Re: [PATCH v4 2/2] KVM: nVMX: Fix preemption timer bit set in vmcs02 even if L1 doesn't enable it

From: Wanpeng Li
Date: Fri Jul 08 2016 - 09:58:55 EST


2016-07-08 18:18 GMT+08:00 Paolo Bonzini <pbonzini@xxxxxxxxxx>:
>
>
> On 08/07/2016 02:38, Wanpeng Li wrote:
>> 2016-07-07 22:11 GMT+08:00 Paolo Bonzini <pbonzini@xxxxxxxxxx>:
>>>
>>>
>>> On 07/07/2016 15:23, Wanpeng Li wrote:
>>>>>>>>
>>>>>>>> if (kvm_lapic_hv_timer_in_use(vcpu) &&
>>>>>>>> + (is_guest_mode(vcpu) ||
>>>>>>>> kvm_x86_ops->set_hv_timer(vcpu,
>>>>>>>> - kvm_get_lapic_tscdeadline_msr(vcpu)))
>>>>>>>> + kvm_get_lapic_tscdeadline_msr(vcpu))))
>>>>>>>> kvm_lapic_switch_to_sw_timer(vcpu);
>>>>>>>> if (check_tsc_unstable()) {
>>>>>>>> u64 offset = kvm_compute_tsc_offset(vcpu,
>>>>>>>>
>>>>>>
>>>>>> Thanks, this is good as a fallback. I'll try to fix it by getting the
>>>>>> pin-based execution controls right but if I fail this patch is okay.
>>>> I believe we still need this patch even if you implement "L1 TSC
>>>> deadline timer to trigger while L2 is running" eventually, the codes
>>>> you posted before:
>>>>
>>>> exec_control = vmcs12->pin_based_vm_exec_control;
>>>> +exec_control &= ~PIN_BASED_VMX_PREEMPTION_TIMER;
>>>> exec_control |= vmcs_config.pin_based_exec_ctrl;
>>>> - exec_control &= ~PIN_BASED_VMX_PREEMPTION_TIMER;
>>>> + if (vmx->hv_deadline_tsc == -1)
>>>> + exec_control &= ~PIN_BASED_VMX_PREEMPTION_TIMER;
>>>>
>>>> So there is still case the preemption timer bit of vmcs02 is not set,
>>>> however, the scenario I mentioned above in kvm_arch_vcpu_load() will
>>>> set it unnecessary.
>>>
>>> kvm_x86_ops->set_hv_timer _will_ set the preemption timer bit of vmcs02
>>> if vmcs02 is the loaded one.
>>>
>>> This can happen if L2 has access to L1's local APIC registers (i.e. L1
>>> passes the local APIC instead of emulating it, as is the case in a
>>> partitioning hypervisor). While L2 runs, it writes to the TSC deadline
>>> MSR of L1. This causes a call to kvm_x86_ops->set_hv_timer while the
>>> active VMCS is a vmcs02.
>>
>> Yes, in the scenario you pointed out the call to
>> kvm_x86_ops->set_hv_timer while the active VMCS is vmcs02 is correct,
>> however, in the scenario I mentioned in the patch description is not
>> correct even if enable "L1 TSC deadline timer to trigger while L2 is
>> running".
>
> It doesn't help that you have not explained how to reproduce the
> bug---this is what the cover letter and commit messages are for, too.

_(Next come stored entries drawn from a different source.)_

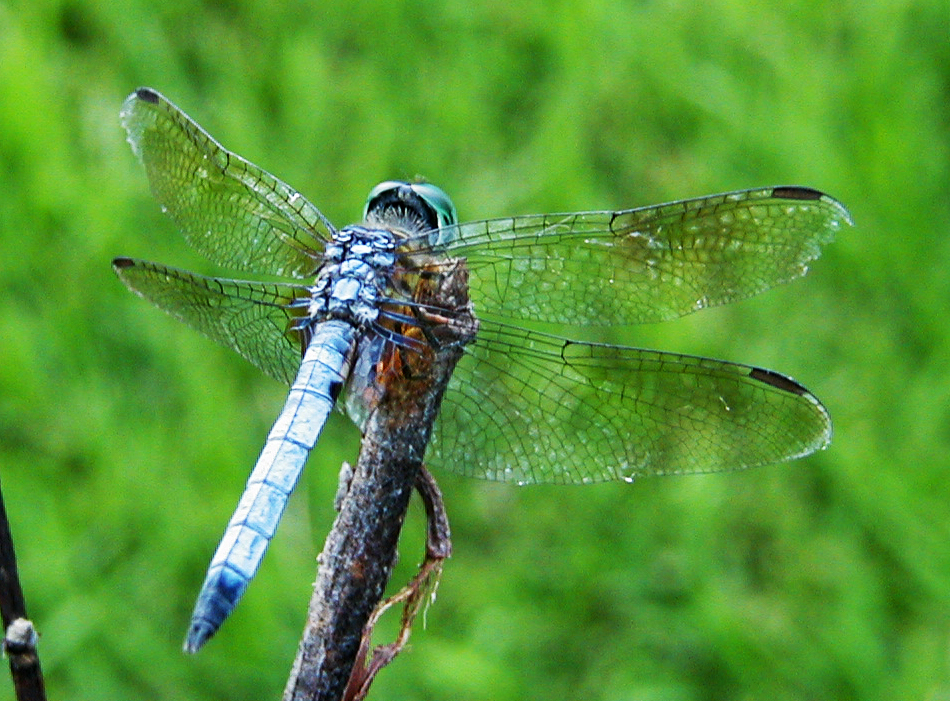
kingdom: Animalia
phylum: Arthropoda
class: Insecta
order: Odonata
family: Libellulidae
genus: Pachydiplax
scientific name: Pachydiplax longipennis
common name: Blue dasher
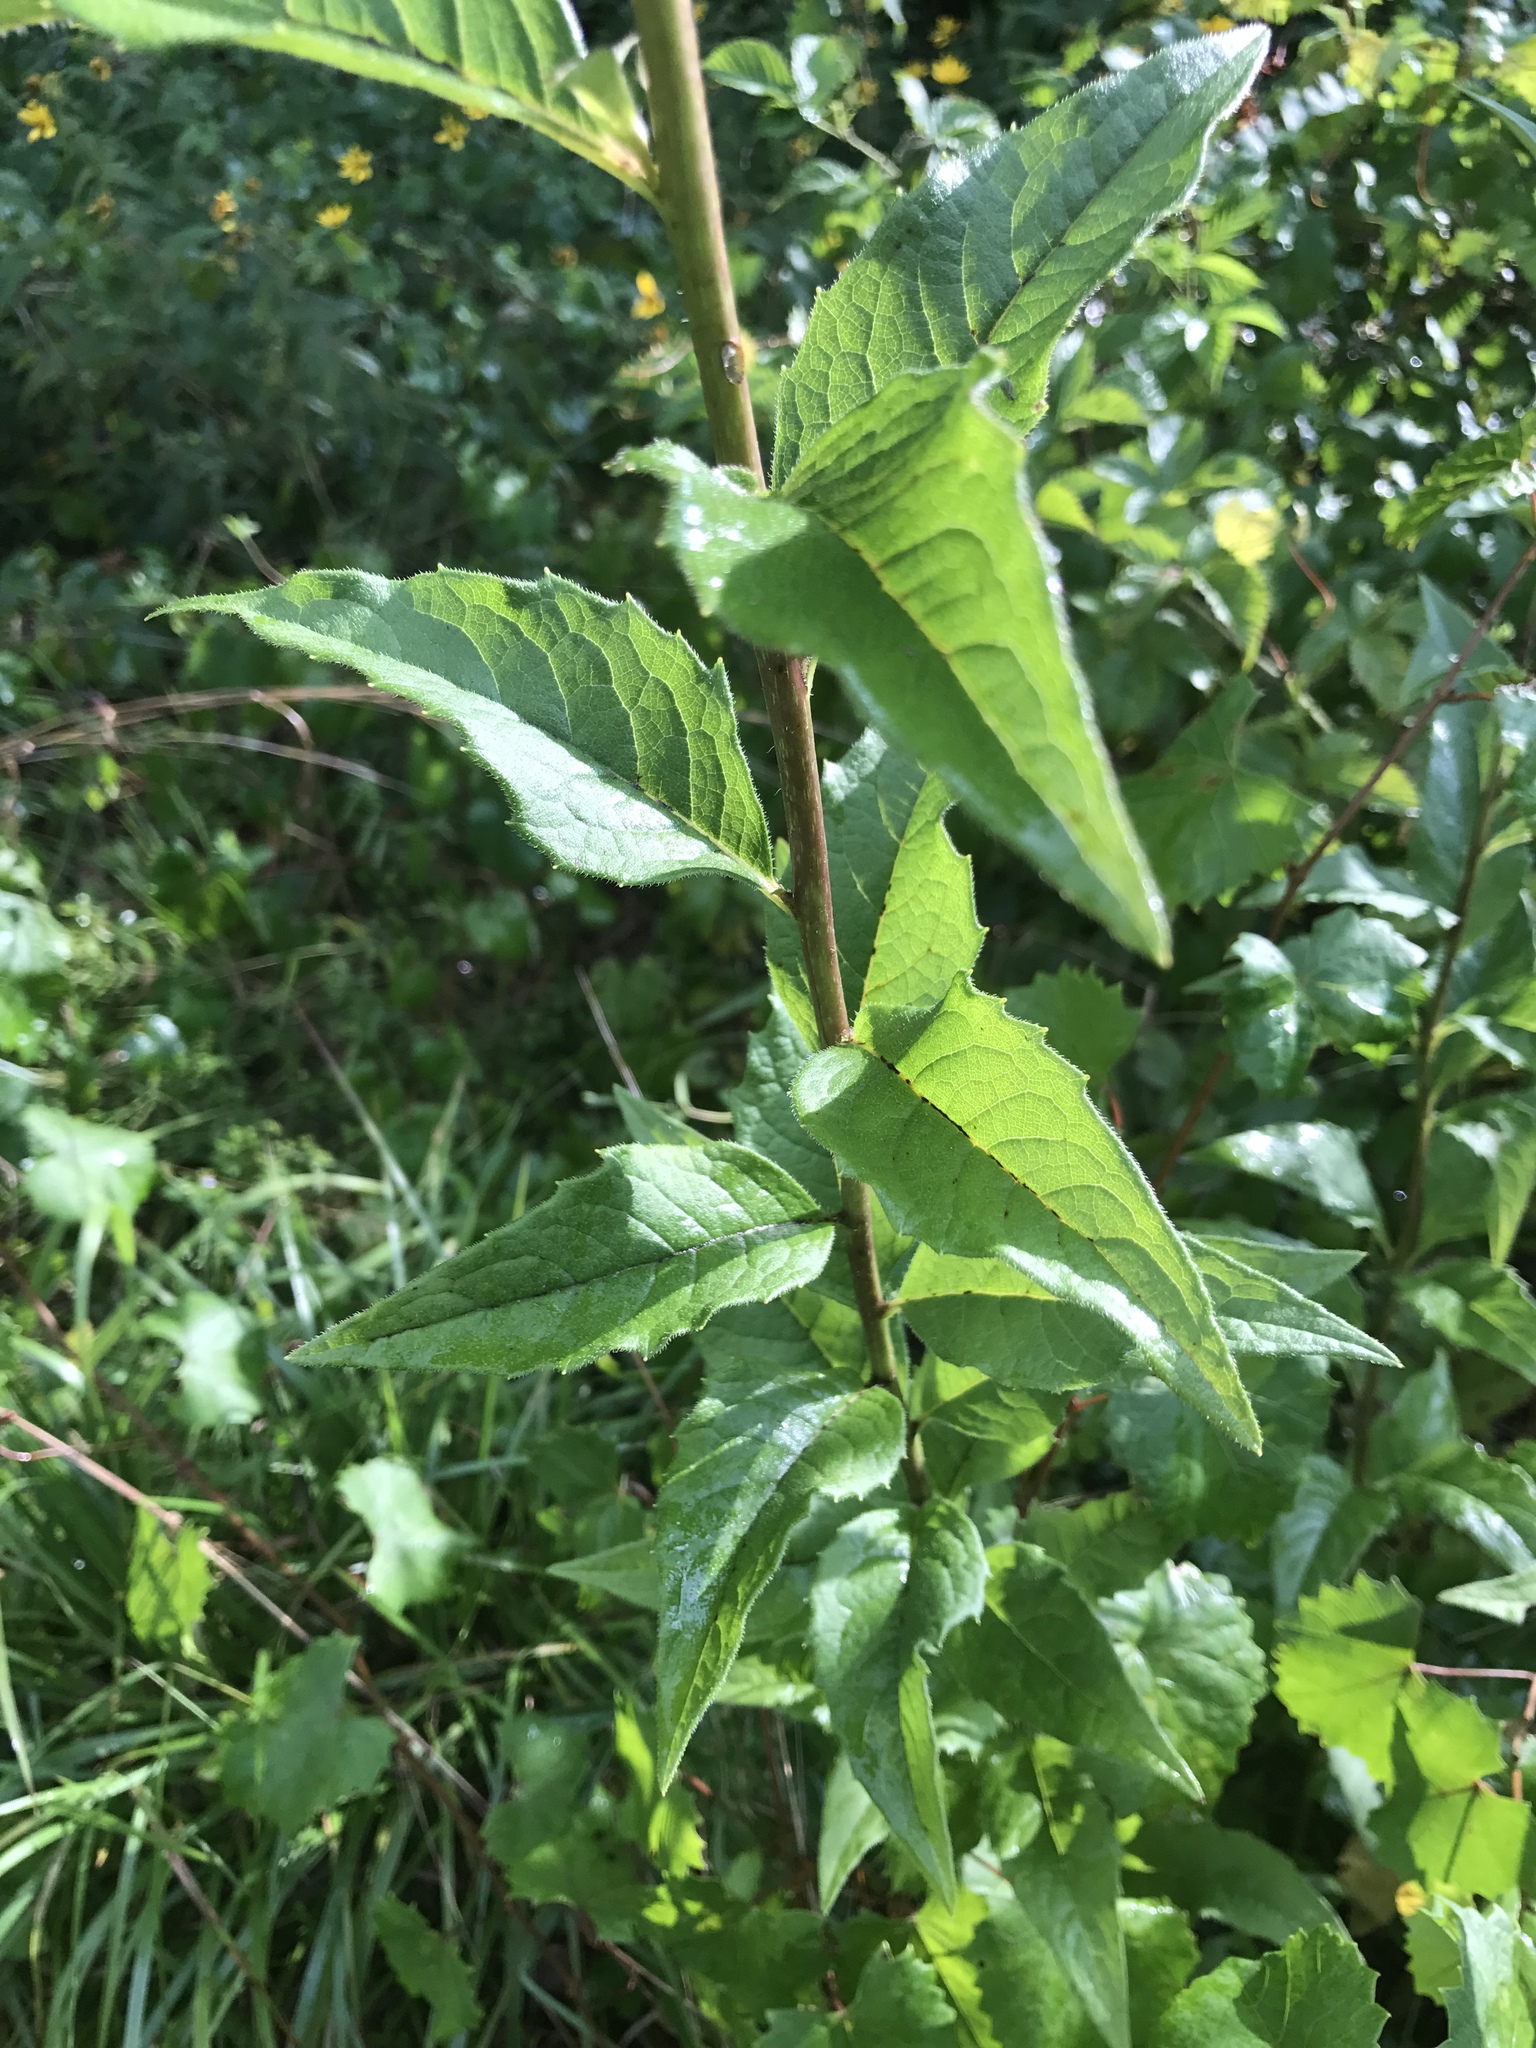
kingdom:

I believe you pointed out this before:

| The patch looks correct, but I'm not sure how you get a preemption
| timer vmexit while vmcs02 is active:
|
| exec_control = vmcs12->pin_based_vm_exec_control;
| exec_control |= vmcs_config.pin_based_exec_ctrl;
| exec_control &= ~PIN_BASED_VMX_PREEMPTION_TIMER;

We can't get preemption timer vmexit which vmcs02 is loaded since
preemtion timer bit in vmcs02 is not set, then how can we get the
incorrect preemption timer vmexit in nested guest which patch 1 fixed?
Because the scenario I mentioned in patch 2 set vmcs02.

w/o patch1 + w/o enable "L1 TSC deadline timer to trigger while L2 is
running" => we will get the bug calltrace mentioned in patch1 since
incorrect vmcs02 bit is set due to the bug mentioned in patch 2. So
apply patch2 can fix it.

However, after enable "L1 TSC deadline timer to trigger while L2 is
running", we should have patch 1 to correctly capture nested vmexit
for preemption timer.

My setup is L0 and L1 both are latest kvm queue branch w/ Yunhong's
preemption timer enable patches and my previous "fix missed
cancellation of TSC deadline timer" patches. I always enable
preemption timer in L0, but try to enable or disable preemption timer
in L1.

Regards,
Wanpeng Li